MANILA, Philippines – President Rodrigo Duterte may have asked his allies to stop trying to impeach Vice President Leni Robredo, but Speaker Pantaleon Alvarez said it is the duty of the House to process all impeachment complaints filed before them.
"We have to do our duty as mandated by the Constitution," Alvarez said on Thursday, March 23, the same day Duterte told his allies to "lay off" any attempts to oust Robredo from office.
Rappler had asked the Speaker if he would no longer file an impeachment complaint against Robredo given the President's request. (READ: Duterte on impeachment vs Robredo: 'Stop it')
Alvarez clarified that the 1987 Constitution requires the House to tackle all impeachment complaints.
"Mayroon pong mandato sa amin ang Konstitusyon to process any impeachment complaint na ihahain sa House of Representatives bilang kami po 'yung may exclusive jurisdiction doon," said Alvarez on GMA-7's Balitanghali.
(The Constitution mandates us to process any impeachment complaint that will be filed before the House of Representatives because we have exclusive jurisdiction over that.)
He is thinking of grounding it on Robredo's remarks against the war on drugs in a video played at an event in Vienna, Austria mounted by a non-governmental organization.
Duterte said Robredo was only exercising her freedom of speech. For Alvarez, however, that does not mean the Vice President can commit an "irresponsible act."
"At 'yung nakita ko po, napanood ko, ay it was so irresponsible na alam 'nyo po, kauna-unahan sa kasaysayan ng Pilipinas na mayroong isang napakakapal ng mukha na isang official ng gobyerno ay nagpadala ng clip sa United Nations, para sirain ang ating bansa," said Alvarez.

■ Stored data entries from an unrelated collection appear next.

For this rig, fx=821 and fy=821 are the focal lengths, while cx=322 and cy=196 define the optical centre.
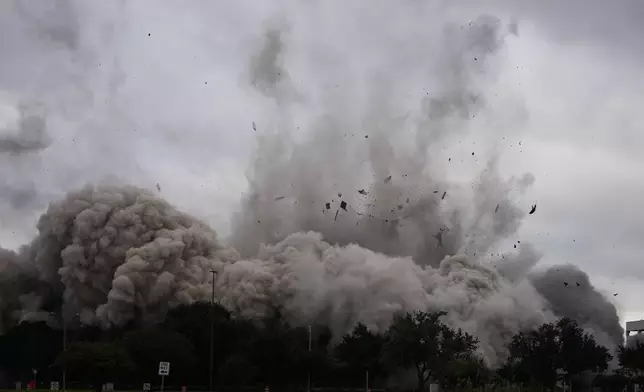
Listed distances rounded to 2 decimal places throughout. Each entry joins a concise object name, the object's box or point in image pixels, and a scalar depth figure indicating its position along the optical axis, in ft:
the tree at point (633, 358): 275.39
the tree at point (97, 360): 268.82
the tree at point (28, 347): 382.63
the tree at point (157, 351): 298.76
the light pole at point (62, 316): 411.13
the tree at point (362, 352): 331.98
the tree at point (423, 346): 275.18
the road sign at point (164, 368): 177.78
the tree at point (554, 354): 298.15
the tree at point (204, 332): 327.06
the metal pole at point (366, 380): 307.50
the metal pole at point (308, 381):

(Based on what I've seen, it was irresponsible, this is the first time in Philippine history for me to see such a shameless government official sending a clip to the United Nations to tarnish the country's reputation.)

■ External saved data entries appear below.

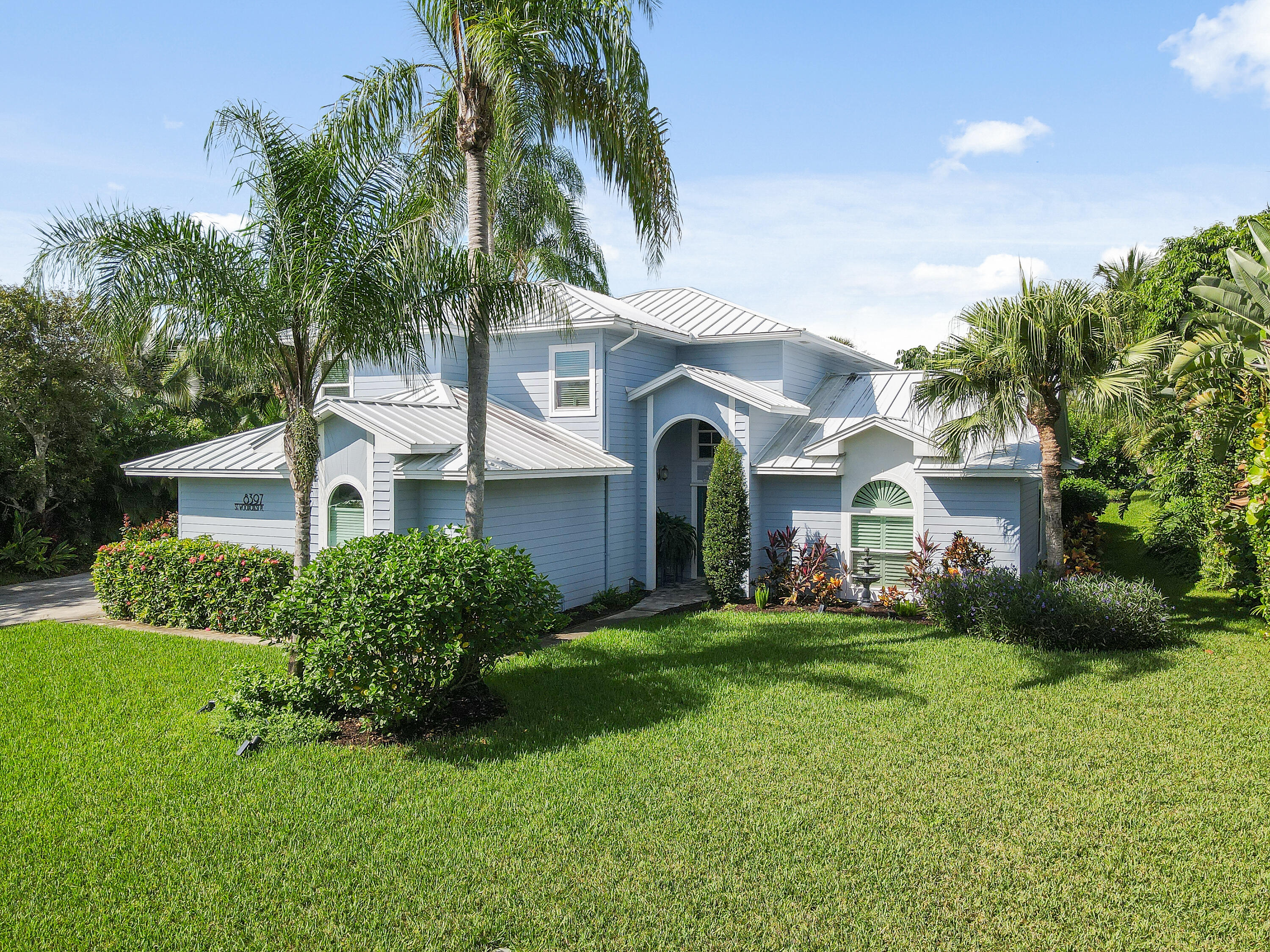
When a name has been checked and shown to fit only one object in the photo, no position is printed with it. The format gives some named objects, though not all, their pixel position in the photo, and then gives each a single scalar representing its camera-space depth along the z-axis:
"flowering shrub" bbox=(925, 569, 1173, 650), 11.64
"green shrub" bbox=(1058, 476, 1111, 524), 20.11
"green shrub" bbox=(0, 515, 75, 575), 19.44
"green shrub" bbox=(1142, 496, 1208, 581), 16.42
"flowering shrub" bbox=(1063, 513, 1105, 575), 15.73
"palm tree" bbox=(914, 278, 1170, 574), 12.15
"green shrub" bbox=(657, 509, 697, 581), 18.16
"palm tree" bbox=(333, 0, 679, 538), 9.45
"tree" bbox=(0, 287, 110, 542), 18.33
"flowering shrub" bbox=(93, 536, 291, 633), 13.09
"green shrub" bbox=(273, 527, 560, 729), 7.66
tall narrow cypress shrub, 15.25
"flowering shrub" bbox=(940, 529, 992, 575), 14.18
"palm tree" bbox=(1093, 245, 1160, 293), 21.77
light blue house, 13.28
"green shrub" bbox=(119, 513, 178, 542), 16.27
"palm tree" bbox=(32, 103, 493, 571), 8.81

"For me, that is a betrayal of public trust," he added.
The Department of Foreign Affairs (DFA) has since clarified that Robredo's video was not played at a UN session, but at a side event that happened alongside the session.

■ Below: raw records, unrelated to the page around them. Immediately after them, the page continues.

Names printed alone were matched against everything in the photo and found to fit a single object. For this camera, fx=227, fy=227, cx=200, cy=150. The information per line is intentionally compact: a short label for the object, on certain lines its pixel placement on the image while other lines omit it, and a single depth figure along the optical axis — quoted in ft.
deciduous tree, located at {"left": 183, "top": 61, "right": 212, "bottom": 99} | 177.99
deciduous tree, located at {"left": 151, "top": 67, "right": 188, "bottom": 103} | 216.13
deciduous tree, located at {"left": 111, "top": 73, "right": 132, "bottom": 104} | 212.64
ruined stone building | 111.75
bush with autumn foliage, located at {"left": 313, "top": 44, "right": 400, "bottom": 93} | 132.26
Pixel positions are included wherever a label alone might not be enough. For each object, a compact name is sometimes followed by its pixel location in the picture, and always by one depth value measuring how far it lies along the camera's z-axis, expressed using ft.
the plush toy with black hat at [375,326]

Former Senate president Aquilino Pimentel Jr, the founder of the ruling Partido Demokratiko Pilipino-Lakas ng Bayan (PDP-Laban), also said Robredo's criticism of the drug war does not count as basis for impeachment.
The 1987 Constitution allows an impeachment complaint to be filed against the President, Vice President, members of the Supreme Court, members of constitutional commissions, and the Ombudsman. (READ: FAST FACTS: How does impeachment work?)
Any member of the House of Representatives can initiate a verified impeachment complaint. Any Filipino citizen may also file a complaint, but it has to be endorsed by a lawmaker.
Two Marcos loyalists have already drafted an impeachment complaint against Robredo over the same video. Lawyer Oliver Lozano and broadcaster Melchor Chavez are asking for the endorsement of Alvarez, who has not yet read the complaint.